I blinked again, the words weaving around my confused brain. “I’m hired?”

“Wait!” He held his hand up. “First tell me, are you one of those really smart young students who can recite a medical journal but can’t take a piss without someone holding your hand?”

I studied him, wondering what planet he’d landed from. “I can take a piss just fine.”

He laughed. “Right. See you Monday at oh seven hundred. Get Mommy to pack you a lunch because you’ll be eating on the go. I’ve got five surgeries back-to-back, and you’re gonna be in charge of the scalpel. Don’t be late.”

Bones turned his back to me, barking at a nurse to page a cardiothoracic surgeon and get the patient ready for surgery. His steps faltered and he turned to address me again.

“Get your ass up to HR. They’re expecting you.” He waggled his eyebrows at me before saying the words that made my stomach flip excitedly for the first time in weeks. “Welcome to Virginia. You better hold on tight, baby Doc. We’re gonna have a blast.”

Forty-five minutes later—still dazed and confused from my bizarre exchange with Bones—I walked out of my new place of work and was immediately hit by the afternoon sun.

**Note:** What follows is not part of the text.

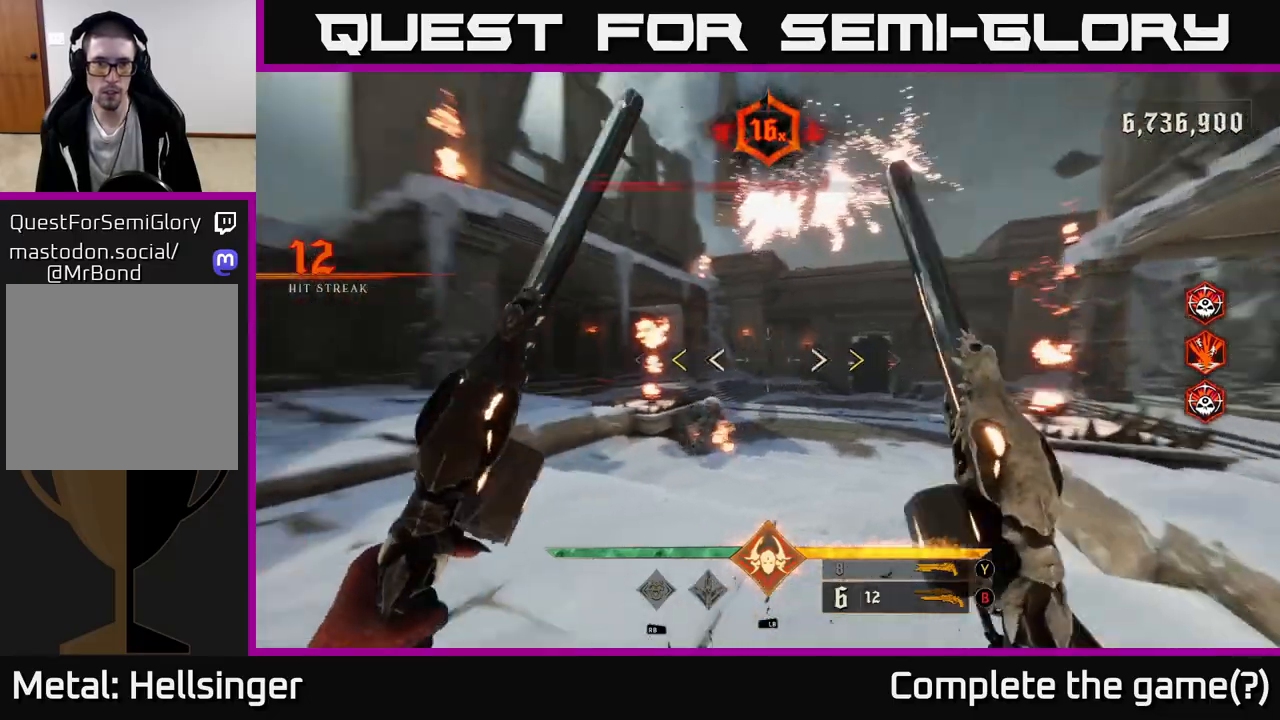
{"buttons": [], "left_stick": "down", "right_stick": "center", "events": [[217, "right_stick", "center"], [400, "left_stick", "down"], [417, "X", "down"], [483, "X", "up"]]}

The heat enveloped me like a lover’s embrace, soothing away the tension that had built up in my body after my crazy morning. I tilted my chin up, wallowing in the warmth of the orange glow, and smiled.

In my heart, I knew this was my place and that Bones would be an important person in my life. Not romantically—no, I belonged to Colt, there was no question of that—but Bones would be the one to make me a doctor, someone I’d look up to.